Vol. 10 No. 1 (2014): Music in Documentary

“Oh What a Beautiful City”: Performing Transitional Vancouver in the CBUT’s "City Song"

DOI
https://doi.org/10.14288/cinephile.v10i1.198039
Submitted
March 25, 2023
Published
2014-06-01

Abstract

In this essay I argue that City Song enacts a performance of Vancouver that reveals as much about a city in the process of conscious redefinition as it does about the politics of representation in documentary film soundtracks, exposing key ideological overlaps between the making of cities and their cinematic representations. The film stages the city through a set of eight sequences, each roughly delimited by the performance of a particular song, and each offering its own distinct vantage point on the city with attendant shifts in rhetorical tone and aesthetic treatment. The songs cover a range of styles common within the folk repertoire of the day, and beat-style narration offers points of transition between locations. The Inquisition Coffee House is the hub of the film wherein several songs presented in synchronized performance reveal the source of the music we hear throughout the rest of the scenes. The issues facing the city are thus articulated and interrogated by way of musical performance, making City Song a striking (and strikingly early) exploration of what Stella Bruzzi refers to as the “performative” mode in documentary filmmaking (186). As I will demonstrate, City Song’s “performativity” is both troubled and enhanced by the way it intersects with issues specific to the music documentary (of which it is a also a relatively early example). I argue that this intersection is best understood as a process of the city’s self-representation that I will refer to as “staging” following recent work by Karin Bijsterveld (2013).

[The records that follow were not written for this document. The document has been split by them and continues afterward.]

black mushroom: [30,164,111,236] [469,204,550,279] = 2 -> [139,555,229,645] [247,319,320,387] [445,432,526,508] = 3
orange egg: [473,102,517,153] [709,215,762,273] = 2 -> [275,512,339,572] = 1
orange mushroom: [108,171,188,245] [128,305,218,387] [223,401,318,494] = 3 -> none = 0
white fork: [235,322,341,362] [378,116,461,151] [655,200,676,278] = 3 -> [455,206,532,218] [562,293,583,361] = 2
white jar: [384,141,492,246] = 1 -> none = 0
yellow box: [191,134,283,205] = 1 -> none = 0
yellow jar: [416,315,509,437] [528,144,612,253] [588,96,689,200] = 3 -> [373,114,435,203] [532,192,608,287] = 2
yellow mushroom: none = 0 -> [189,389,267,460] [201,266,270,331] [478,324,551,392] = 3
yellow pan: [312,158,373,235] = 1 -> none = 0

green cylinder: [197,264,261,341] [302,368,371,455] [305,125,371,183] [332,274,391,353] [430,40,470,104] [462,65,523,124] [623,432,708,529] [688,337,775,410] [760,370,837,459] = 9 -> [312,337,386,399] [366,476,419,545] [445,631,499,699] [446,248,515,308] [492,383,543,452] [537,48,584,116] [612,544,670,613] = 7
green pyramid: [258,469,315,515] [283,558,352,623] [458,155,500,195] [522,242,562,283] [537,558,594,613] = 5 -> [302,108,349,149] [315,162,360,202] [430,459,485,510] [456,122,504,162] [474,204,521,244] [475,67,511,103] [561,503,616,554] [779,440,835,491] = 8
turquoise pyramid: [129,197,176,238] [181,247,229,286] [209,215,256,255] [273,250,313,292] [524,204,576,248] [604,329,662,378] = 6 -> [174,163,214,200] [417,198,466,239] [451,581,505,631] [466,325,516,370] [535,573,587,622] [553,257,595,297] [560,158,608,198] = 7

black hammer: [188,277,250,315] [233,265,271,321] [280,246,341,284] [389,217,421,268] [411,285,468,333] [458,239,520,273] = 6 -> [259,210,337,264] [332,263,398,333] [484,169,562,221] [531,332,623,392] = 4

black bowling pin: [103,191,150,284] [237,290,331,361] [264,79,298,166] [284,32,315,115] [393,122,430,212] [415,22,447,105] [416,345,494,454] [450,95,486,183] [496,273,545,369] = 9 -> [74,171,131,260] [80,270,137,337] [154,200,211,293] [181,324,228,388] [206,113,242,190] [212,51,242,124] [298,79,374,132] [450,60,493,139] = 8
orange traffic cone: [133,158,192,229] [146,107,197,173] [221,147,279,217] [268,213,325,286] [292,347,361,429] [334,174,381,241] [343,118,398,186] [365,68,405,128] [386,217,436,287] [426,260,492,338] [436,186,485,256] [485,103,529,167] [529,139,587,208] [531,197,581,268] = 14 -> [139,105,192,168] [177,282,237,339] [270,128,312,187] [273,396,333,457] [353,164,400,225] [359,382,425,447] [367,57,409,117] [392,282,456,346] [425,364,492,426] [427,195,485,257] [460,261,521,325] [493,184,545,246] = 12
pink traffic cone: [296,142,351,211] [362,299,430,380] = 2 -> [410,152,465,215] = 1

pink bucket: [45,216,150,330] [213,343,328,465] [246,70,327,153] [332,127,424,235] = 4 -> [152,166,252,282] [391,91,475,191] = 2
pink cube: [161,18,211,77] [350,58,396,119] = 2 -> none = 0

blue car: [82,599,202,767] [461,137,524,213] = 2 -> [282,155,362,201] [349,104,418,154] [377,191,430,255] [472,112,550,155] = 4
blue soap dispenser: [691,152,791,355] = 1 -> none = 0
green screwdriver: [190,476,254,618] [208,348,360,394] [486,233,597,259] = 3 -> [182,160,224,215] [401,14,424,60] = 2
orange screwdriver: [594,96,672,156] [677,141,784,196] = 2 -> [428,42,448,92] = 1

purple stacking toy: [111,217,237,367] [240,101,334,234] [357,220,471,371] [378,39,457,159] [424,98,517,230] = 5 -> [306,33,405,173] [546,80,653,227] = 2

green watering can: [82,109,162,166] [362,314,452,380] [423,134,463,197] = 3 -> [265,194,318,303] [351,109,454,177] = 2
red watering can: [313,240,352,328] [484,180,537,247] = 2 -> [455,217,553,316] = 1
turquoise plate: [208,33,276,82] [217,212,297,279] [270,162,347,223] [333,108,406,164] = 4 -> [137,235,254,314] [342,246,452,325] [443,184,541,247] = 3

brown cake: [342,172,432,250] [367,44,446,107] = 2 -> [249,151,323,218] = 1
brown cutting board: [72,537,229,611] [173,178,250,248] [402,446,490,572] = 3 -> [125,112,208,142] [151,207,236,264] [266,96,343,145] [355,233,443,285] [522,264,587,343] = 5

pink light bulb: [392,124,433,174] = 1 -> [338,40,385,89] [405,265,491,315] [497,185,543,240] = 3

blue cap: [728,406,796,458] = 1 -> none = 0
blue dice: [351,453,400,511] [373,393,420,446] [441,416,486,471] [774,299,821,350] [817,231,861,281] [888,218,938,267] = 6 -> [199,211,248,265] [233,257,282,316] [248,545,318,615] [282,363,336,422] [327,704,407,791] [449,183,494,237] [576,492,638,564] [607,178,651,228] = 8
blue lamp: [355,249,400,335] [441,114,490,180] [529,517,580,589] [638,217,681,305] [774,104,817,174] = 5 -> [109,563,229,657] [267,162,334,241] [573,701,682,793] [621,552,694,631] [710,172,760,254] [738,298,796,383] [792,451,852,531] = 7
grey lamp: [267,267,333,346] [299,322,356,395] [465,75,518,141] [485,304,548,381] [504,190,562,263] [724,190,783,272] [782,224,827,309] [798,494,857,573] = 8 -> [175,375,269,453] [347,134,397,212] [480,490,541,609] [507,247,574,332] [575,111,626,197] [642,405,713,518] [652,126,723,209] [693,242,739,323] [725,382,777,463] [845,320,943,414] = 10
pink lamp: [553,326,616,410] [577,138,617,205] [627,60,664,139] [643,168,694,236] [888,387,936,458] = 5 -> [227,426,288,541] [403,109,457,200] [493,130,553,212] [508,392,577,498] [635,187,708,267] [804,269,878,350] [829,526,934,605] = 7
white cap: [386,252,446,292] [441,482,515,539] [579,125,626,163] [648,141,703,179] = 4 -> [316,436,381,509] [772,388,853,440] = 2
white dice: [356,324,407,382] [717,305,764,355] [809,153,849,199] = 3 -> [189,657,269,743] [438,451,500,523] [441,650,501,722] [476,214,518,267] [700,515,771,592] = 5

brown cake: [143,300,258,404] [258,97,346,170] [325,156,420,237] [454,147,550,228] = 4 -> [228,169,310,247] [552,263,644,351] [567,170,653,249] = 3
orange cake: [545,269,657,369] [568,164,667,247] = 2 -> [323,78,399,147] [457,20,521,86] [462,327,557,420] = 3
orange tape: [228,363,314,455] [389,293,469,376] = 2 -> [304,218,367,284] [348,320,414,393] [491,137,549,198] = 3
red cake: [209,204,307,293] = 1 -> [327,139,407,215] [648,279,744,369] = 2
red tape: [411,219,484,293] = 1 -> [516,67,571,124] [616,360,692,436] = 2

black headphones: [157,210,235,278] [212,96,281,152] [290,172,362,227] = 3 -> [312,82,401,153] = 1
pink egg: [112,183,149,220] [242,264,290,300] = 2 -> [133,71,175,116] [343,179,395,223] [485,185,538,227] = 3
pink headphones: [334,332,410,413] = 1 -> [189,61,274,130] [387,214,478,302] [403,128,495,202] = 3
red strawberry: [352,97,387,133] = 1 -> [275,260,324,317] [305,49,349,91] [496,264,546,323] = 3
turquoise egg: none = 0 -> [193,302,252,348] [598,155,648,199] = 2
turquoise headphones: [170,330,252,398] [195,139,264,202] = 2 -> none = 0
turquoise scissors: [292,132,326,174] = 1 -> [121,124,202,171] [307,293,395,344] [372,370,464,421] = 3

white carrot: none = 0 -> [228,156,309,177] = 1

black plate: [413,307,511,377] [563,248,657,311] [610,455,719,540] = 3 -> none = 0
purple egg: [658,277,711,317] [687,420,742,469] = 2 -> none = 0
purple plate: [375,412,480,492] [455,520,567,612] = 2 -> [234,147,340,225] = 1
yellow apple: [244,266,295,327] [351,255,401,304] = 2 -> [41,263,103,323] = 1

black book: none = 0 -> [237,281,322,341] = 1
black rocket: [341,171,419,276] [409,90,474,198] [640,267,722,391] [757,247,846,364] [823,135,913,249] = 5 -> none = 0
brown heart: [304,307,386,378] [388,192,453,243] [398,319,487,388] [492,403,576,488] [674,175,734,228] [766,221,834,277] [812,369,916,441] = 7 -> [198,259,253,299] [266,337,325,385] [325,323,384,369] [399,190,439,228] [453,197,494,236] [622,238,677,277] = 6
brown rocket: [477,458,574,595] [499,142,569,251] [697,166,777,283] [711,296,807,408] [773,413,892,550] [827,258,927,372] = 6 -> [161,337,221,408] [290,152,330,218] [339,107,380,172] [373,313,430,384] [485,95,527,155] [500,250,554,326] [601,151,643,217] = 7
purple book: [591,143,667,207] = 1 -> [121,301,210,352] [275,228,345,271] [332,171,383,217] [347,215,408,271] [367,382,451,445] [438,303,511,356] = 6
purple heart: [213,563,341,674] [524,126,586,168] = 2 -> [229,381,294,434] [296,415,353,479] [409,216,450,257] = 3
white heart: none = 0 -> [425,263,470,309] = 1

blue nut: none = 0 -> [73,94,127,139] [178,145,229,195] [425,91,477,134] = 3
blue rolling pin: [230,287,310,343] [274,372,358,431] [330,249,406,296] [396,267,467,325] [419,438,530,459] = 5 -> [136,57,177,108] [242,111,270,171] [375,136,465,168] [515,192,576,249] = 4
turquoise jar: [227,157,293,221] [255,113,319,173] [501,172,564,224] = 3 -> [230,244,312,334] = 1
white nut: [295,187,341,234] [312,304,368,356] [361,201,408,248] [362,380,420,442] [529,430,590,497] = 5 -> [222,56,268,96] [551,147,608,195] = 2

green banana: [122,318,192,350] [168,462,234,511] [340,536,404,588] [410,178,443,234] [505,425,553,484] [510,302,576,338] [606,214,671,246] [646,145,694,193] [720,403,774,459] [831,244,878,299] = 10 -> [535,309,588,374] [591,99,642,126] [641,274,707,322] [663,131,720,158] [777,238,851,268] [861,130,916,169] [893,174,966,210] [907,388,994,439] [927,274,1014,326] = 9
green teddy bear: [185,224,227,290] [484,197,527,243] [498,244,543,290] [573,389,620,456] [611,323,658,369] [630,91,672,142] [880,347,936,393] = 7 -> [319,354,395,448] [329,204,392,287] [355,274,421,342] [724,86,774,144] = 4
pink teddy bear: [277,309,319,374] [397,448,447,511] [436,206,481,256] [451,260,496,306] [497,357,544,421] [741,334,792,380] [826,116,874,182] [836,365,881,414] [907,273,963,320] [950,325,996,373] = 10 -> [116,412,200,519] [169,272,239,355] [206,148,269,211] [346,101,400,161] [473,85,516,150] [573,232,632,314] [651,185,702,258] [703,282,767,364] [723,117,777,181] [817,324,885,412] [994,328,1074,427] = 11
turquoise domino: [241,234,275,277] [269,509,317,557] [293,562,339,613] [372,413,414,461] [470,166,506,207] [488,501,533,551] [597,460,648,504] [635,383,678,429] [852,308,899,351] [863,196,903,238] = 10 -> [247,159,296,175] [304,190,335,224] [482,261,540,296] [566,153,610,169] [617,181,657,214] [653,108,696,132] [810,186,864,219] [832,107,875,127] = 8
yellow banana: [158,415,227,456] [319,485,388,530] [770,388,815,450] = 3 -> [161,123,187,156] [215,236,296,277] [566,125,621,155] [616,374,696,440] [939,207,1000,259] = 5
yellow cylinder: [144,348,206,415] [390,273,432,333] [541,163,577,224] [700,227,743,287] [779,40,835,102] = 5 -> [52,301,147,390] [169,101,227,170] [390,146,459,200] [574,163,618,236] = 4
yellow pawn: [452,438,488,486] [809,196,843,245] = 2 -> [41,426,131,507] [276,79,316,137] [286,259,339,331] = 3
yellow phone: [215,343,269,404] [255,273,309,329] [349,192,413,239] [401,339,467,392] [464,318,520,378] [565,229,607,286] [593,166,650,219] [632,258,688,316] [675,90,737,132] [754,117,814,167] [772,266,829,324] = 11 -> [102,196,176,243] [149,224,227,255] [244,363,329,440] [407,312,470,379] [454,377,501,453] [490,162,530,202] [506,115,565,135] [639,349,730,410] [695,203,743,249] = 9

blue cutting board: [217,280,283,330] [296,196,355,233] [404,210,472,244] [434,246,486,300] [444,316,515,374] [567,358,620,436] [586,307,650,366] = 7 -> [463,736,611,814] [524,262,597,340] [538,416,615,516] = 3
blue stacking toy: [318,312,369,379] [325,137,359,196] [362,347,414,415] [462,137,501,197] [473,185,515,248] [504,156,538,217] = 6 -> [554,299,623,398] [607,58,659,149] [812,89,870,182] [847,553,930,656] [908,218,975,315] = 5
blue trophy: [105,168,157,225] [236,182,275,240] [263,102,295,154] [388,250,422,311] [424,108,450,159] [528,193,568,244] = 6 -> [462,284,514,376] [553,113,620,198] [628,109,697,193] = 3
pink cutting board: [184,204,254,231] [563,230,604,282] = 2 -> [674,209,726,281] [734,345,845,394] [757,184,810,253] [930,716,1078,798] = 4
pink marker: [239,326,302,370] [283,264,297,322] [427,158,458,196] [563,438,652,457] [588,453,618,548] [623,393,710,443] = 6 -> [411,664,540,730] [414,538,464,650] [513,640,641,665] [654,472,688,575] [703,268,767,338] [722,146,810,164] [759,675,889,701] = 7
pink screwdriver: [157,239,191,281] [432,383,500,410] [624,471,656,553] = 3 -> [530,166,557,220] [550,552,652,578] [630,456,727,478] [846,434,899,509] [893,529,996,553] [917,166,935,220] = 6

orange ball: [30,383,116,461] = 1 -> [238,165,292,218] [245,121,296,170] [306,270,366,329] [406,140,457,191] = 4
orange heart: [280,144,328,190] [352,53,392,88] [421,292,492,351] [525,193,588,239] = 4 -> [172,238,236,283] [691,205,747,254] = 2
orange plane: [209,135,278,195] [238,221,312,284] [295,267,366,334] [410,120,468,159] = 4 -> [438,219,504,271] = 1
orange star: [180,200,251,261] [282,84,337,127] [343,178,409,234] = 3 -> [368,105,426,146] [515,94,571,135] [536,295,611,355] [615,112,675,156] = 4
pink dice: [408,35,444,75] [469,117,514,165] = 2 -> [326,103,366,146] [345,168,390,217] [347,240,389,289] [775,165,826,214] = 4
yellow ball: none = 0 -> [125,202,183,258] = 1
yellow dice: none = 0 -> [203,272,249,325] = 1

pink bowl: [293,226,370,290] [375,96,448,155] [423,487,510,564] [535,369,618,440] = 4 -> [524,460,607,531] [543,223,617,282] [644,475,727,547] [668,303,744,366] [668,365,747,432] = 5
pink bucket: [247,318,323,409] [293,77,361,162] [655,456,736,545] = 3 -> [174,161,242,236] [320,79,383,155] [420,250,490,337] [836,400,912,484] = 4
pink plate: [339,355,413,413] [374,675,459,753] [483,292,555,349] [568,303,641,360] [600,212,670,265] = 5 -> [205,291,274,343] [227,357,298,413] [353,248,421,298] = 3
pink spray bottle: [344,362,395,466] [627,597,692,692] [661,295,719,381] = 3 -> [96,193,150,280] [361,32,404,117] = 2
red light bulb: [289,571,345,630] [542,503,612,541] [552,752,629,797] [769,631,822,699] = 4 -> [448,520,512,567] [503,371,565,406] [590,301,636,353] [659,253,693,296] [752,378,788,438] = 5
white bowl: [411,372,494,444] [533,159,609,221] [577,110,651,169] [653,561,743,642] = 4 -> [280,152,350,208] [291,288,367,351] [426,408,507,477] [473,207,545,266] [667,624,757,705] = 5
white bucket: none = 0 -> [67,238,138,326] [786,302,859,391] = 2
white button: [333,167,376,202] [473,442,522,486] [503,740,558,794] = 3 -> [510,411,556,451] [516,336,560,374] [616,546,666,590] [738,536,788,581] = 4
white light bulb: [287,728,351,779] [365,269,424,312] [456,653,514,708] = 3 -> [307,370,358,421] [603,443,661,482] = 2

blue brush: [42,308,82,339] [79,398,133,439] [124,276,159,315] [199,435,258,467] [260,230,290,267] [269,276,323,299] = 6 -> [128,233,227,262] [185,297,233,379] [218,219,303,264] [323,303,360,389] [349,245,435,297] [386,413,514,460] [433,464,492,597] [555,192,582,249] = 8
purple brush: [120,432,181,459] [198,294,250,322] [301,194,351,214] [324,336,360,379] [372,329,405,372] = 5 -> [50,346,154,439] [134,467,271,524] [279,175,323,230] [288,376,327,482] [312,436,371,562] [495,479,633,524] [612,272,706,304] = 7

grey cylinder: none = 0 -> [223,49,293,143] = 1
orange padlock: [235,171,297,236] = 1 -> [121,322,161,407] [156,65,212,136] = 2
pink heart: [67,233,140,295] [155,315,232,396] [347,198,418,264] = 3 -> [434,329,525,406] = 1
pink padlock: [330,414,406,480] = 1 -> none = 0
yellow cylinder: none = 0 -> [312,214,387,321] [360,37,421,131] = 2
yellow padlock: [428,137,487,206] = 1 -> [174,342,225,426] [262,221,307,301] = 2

This staging is only accessible by way of attention to the soundtrack, both in terms of the obvious thematic content of the lyrics and the loaded location in which they are sung and from which they carry over the rest of the film. Ultimately, the overt staging in City Song explores the potential for a film to engage actively in the re-imagining of a city, making it a model case study for how works of art can be used for serious soundscape research into urban actualities of the past.